His biggest fear is that his mother tongue, Khwedam, will die out - and believes that little is being done to prevent this.

“Most of the children in Platfontein mix both these languages with Afrikaans. They speak !Xunthali or Khwedam at home but then, when they get to school, they are taught in Afrikaans. One can hear that they speak more Afrikaans than their own indigenous languages as they always revert to Afrikaans,” said Kakawu.

Kakawu’s literacy skills improved after he took lessons from a visitor from Botswana to the area.

“Dawid Naude used to come visit Platfontein and he taught me how to read and write both !Xunthali and Khwedam languages. I completed up to level three and even received a certificate which allows me to teach children up to Grade 3 to read and write the two languages.”

Kakawu, who has been a cleaner at the school for the past 14 years, said he had tried to pass on his knowledge to the children in the area.

“I would like to see our children write and read Khwedam as it is part of their culture. Language has a great impact on our culture as well. The children are not even aware that there are different ways in which they are supposed to greet their elders,” said Kakawu.

He said many parents in the area were unhappy that their children were not being taught in the their mother tongue at school.

“The parents at home can speak the !Xunthali or Khwedam but they cannot write it. They have a desire that their children should at least be able to this but now they are not being taught in their own language. Our children are growing up not knowing their mother tongue.

“The language will as a result die out in a couple of generations and Khwedam and !Xunthali will follow the same route as the language of the Griqua people,” he added.

The Pan South African Language Board in the Northern Cape shared Kakawu’s concerns.

The Provincial Manager of PanSALB, Boichoko Moremi said the Northern Cape Department of Education had failed the San people in the Province.

“PanSALB has tried so many times to engage the MEC of Education, Grizelda Cjekella-Lecholo on this matter and she has, at all times, been illusive.

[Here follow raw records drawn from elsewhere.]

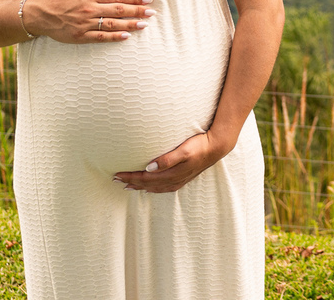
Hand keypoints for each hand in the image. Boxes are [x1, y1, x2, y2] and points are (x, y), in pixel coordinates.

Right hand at [25, 0, 154, 43]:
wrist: (40, 14)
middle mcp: (90, 9)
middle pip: (119, 10)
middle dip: (137, 11)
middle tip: (151, 12)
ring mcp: (86, 23)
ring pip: (113, 24)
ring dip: (130, 24)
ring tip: (144, 25)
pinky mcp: (81, 36)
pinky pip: (101, 37)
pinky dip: (114, 37)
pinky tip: (126, 37)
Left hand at [113, 132, 229, 192]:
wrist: (217, 146)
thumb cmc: (200, 145)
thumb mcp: (184, 150)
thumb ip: (167, 159)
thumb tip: (149, 168)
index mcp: (171, 174)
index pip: (145, 177)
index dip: (130, 176)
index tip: (116, 174)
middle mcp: (173, 180)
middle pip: (147, 184)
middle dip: (131, 182)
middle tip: (115, 180)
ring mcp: (178, 180)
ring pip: (154, 187)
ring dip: (140, 186)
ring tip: (128, 185)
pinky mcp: (183, 178)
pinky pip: (163, 187)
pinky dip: (153, 188)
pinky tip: (150, 186)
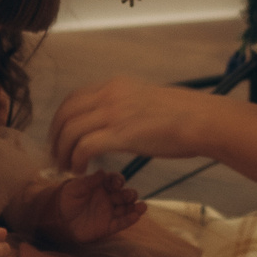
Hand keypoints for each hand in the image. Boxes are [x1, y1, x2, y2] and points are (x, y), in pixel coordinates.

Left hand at [47, 169, 142, 245]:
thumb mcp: (75, 187)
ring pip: (127, 209)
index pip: (115, 180)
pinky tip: (136, 216)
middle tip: (129, 195)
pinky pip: (122, 223)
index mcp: (102, 185)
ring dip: (136, 207)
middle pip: (125, 194)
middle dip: (130, 194)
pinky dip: (130, 220)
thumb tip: (102, 171)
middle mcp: (109, 197)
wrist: (58, 219)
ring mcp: (110, 212)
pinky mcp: (108, 226)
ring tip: (142, 207)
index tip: (116, 183)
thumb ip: (90, 181)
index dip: (118, 181)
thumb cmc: (66, 199)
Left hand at [50, 75, 246, 173]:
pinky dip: (76, 160)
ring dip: (62, 152)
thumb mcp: (145, 100)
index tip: (60, 138)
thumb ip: (125, 107)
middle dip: (55, 137)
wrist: (202, 120)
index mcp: (114, 85)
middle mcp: (109, 95)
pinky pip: (84, 147)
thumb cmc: (182, 115)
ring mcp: (113, 113)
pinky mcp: (120, 134)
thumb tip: (116, 122)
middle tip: (56, 156)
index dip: (61, 120)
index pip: (73, 99)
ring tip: (66, 167)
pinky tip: (81, 170)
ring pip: (69, 131)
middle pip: (65, 114)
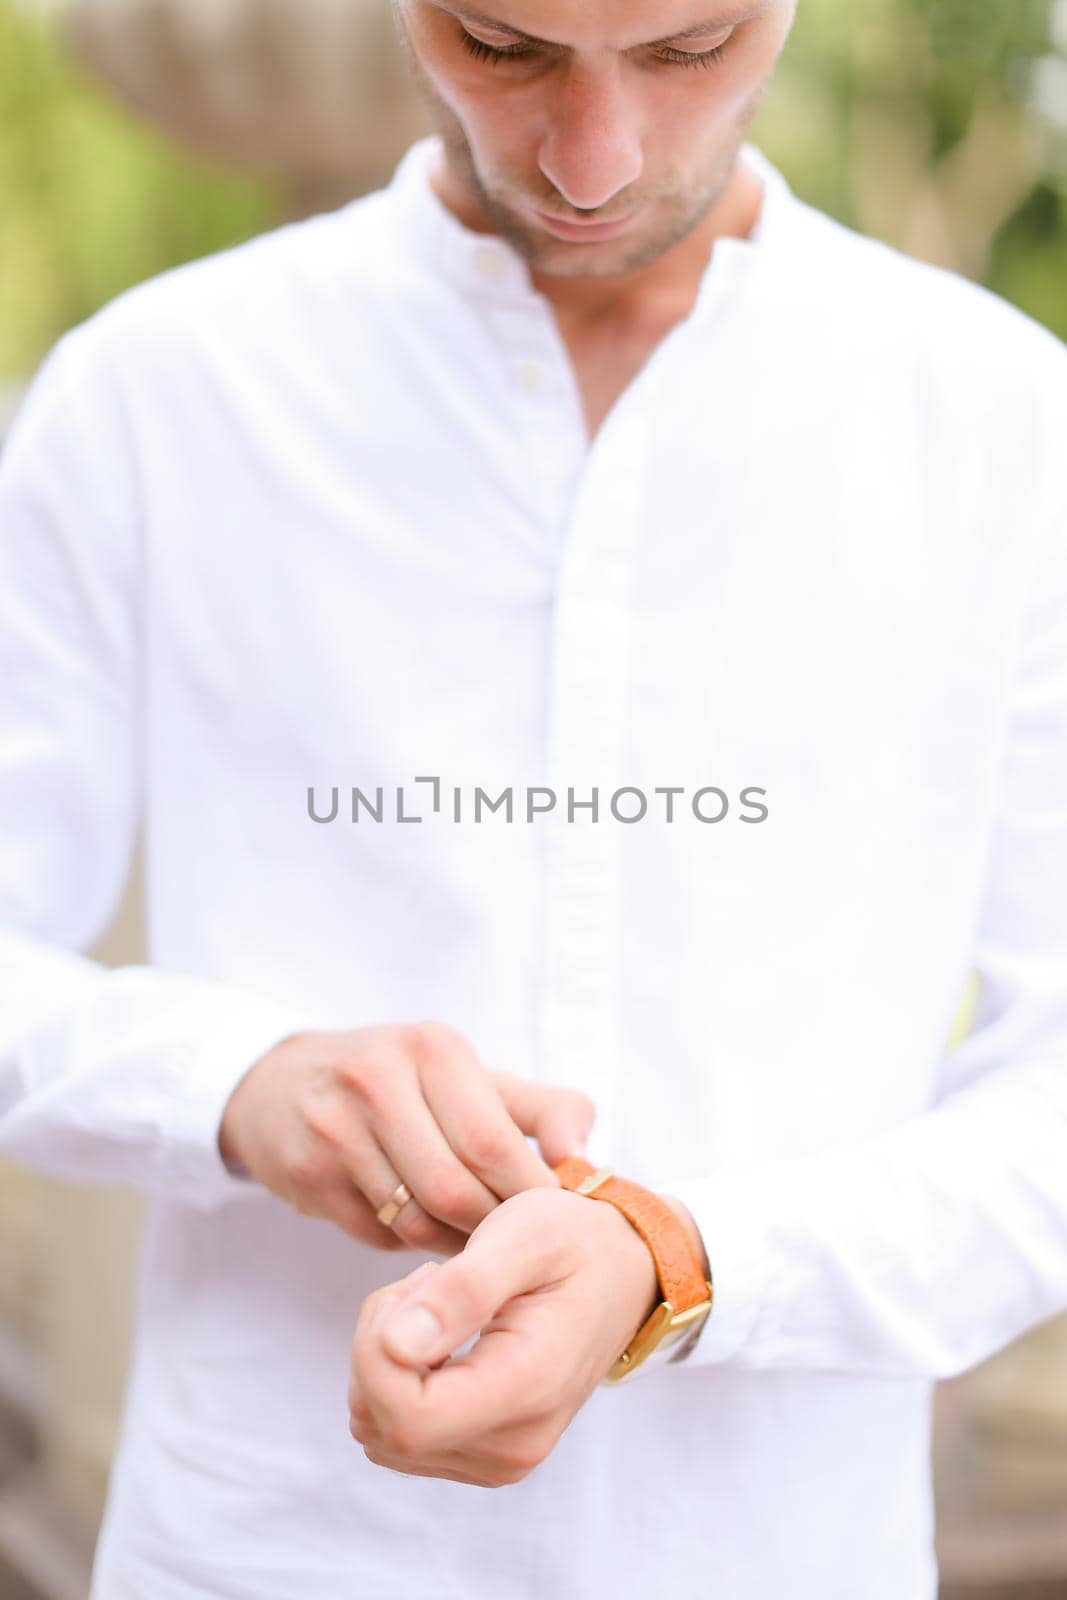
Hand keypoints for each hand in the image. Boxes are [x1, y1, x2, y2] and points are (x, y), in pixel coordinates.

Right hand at [218, 1020, 594, 1254]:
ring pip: (415, 1219)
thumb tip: (583, 1159)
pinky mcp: (304, 1175)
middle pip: (454, 1188)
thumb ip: (544, 1109)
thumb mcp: (469, 1076)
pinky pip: (378, 1234)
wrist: (281, 1084)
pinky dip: (408, 1243)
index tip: (553, 1216)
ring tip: (470, 1235)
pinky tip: (418, 1226)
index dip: (528, 1190)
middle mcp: (375, 1081)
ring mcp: (332, 1129)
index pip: (492, 1141)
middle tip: (511, 1239)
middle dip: (490, 1224)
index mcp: (431, 1048)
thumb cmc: (400, 1083)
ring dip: (453, 1241)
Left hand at [347, 1185, 668, 1486]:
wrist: (624, 1274)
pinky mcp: (483, 1455)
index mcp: (527, 1388)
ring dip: (385, 1360)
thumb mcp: (524, 1235)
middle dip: (378, 1345)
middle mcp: (514, 1444)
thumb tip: (396, 1346)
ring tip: (440, 1305)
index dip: (377, 1350)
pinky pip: (398, 1433)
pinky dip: (398, 1381)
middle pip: (382, 1425)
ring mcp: (500, 1459)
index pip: (405, 1416)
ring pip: (379, 1429)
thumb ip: (463, 1290)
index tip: (423, 1284)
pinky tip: (439, 1336)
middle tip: (431, 1284)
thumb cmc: (575, 1242)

The Northern Cape was the only province that taught the Khoi and San languages but somebody decided to end this.”

Moremi said they had been trying to reinstate the teaching of these languages in schools.

“We have been talking to various officials in the education department, who have had different opinions on the matter. No-one seems to see the necessity for the San people to be taught in their own language.

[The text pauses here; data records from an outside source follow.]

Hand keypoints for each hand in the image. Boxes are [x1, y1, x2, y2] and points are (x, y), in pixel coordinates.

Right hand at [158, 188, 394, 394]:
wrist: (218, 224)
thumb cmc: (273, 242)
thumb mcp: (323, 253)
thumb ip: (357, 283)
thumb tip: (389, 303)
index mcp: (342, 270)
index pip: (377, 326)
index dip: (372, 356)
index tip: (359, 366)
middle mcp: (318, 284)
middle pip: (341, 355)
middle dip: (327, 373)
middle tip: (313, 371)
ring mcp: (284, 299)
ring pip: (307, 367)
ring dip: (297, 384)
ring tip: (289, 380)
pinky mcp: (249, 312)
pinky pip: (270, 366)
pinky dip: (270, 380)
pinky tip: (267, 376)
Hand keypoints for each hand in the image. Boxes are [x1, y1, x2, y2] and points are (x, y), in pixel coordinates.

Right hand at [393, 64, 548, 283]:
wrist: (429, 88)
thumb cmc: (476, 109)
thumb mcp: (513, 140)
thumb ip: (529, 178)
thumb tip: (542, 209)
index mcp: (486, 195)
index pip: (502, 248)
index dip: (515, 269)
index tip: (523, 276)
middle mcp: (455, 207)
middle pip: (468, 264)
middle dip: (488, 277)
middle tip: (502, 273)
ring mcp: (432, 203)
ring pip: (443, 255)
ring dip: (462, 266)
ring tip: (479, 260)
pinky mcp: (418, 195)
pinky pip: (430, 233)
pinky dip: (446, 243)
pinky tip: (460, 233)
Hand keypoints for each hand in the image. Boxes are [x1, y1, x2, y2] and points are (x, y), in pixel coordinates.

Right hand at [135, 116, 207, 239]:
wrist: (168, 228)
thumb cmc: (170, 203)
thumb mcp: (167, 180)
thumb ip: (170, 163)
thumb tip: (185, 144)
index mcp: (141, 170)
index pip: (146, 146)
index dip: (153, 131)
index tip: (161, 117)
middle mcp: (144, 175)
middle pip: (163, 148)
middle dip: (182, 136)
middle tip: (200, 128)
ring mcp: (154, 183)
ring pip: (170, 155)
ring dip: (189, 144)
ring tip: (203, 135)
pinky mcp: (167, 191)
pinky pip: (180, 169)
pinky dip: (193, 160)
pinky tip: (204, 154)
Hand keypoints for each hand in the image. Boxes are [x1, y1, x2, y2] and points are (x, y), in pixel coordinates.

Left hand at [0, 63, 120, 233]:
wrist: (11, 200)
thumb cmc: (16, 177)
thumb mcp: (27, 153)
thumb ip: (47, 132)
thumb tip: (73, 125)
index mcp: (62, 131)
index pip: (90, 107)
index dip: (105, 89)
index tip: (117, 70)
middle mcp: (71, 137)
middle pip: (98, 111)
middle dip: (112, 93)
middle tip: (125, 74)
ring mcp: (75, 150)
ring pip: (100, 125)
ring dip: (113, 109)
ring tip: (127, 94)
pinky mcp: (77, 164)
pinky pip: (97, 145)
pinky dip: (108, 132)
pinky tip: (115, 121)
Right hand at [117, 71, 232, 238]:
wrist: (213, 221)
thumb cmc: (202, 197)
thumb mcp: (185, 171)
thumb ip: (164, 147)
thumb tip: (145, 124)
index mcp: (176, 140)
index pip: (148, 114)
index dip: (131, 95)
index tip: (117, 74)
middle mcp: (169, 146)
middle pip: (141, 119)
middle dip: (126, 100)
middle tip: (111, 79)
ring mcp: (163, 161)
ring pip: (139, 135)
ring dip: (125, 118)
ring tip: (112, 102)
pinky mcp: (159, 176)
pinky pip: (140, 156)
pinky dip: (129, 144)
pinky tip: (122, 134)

“Most do not realise that Khoi and San languages fall into the same category as Indigenous African Languages and it is crucial that we preserve these languages,” he said.

Moremi added that the department had given many excuses why the language could not be taught in the schools.

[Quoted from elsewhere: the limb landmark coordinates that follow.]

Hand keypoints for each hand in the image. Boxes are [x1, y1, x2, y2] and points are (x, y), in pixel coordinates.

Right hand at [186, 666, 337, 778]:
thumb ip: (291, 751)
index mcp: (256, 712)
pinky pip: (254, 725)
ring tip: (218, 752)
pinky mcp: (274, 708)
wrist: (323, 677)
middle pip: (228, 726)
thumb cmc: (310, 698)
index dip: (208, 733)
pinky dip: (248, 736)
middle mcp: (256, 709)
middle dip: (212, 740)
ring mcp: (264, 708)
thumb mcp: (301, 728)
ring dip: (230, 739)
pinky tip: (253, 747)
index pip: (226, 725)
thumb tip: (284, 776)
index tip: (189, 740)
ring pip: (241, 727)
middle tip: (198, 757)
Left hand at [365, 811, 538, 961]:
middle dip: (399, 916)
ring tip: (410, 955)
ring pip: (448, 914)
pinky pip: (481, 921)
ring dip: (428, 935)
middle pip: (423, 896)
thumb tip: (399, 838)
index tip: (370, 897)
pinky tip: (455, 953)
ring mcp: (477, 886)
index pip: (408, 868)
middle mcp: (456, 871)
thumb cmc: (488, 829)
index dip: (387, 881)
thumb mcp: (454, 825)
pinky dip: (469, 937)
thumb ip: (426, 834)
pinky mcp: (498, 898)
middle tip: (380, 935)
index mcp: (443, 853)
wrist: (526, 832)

“The department has indicated that there are no qualified teachers to teach the language at schools, which is just a way of dodging the truth. The language was taught in schools until it was stopped in 2011. Those teachers who taught these languages to learners are now sitting idle at home because the department put a stop to their income,” said Moremi.

The Head of Communications in the provincial Department of Education, Lehuma Ntuane, said the decision on what medium learners should be taught in lies with the School Governing Body and parents.

“The matter of language in schools is a School Governing Body matter. Parents are involved in choosing what language of instruction they want their children to be taught in. The department has very little to do with that decision. At the school in Platfontein the preferred medium of instruction has been Afrikaans,” said Ntuane.

The Northern Cape MEC for Agriculture, Land Reform and Rural Development, Norman Shushu stated during a Language Indaba hosted by PanSALB Northern Cape in 2013 that South African languages have been under attack since the dawn of democracy.

“During the Apartheid era most of us attended schools in the townships but after 1994 we started receiving our education in town and we also speak English in our homes. Hence most of our children cannot read and write in their mother-tongue,” Shushu said at the time.

He pointed out that it was vital for government in the Province to reverse the harm done to indigenous African languages.